Born in 1902, she was in films from 1920 to ``Her Cardboard Lover'' in 1942. Her best known roles were in ``Marie Antoinette,'' ``The Women,'' ``Idiot's Delight,'' and as the vastly overaged lover in ``Romeo and Juliet.''

Long after her 1942 marriage to Martin Arrouge, her unsung role for MGM insiders was that of Mrs. Thalberg - the woman who had defeated the raging Louis B. Mayer over her late husband's contract.

That determination, presented in what appeared to be a vulnerable (but, as Lambert reveals, carefully crafted) package, gives ``Norma Shearer'' the kind of texture seldom found in Hollywood biographies. Lambert cuts cleanly through the hype, while also acknowledging it.
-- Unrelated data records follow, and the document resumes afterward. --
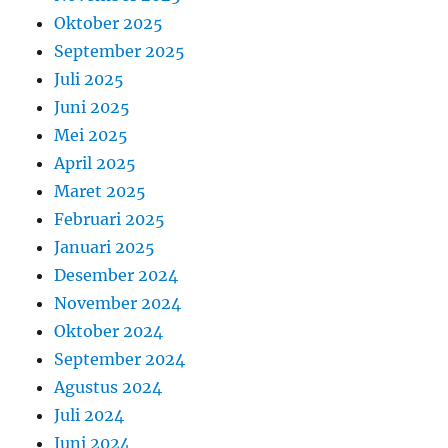
Oktober 2025
September 2025
Juli 2025
Juni 2025
Mei 2025
April 2025
Maret 2025
Februari 2025
Januari 2025
Desember 2024
November 2024
Oktober 2024
September 2024
Agustus 2024
Juli 2024
Juni 2024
He has written a valuable book about the star system that happens, almost incidentally, to focus on one of its most successful products.

Since fame is what most actors crave, they tend to generate whatever publicity will secure it. Little of this is annotated and much of it is contradictory.

Movie biographers must overcome data as simple as false birth dates or as malicious as false credits. They are thrown off by arranged romantic affairs, wishful salary figures, wasted projects, and blithe statements uttered to some slavish writer sweating a deadline, and, of course, the hiring of press agents to slip lies into the newspapers.

Meanwhile, nobody wants to read about, say, the obscure sound recordist who may nevertheless have witnessed 50 years of real studio history.

More than traditional biography, the responsibility of Hollywood biography has been ceded to star-struck fans or dutiful reporters, but rarely scholars. That may be grand testimony to the allure of the movies, but history - unlike film - is not made of light and shadow.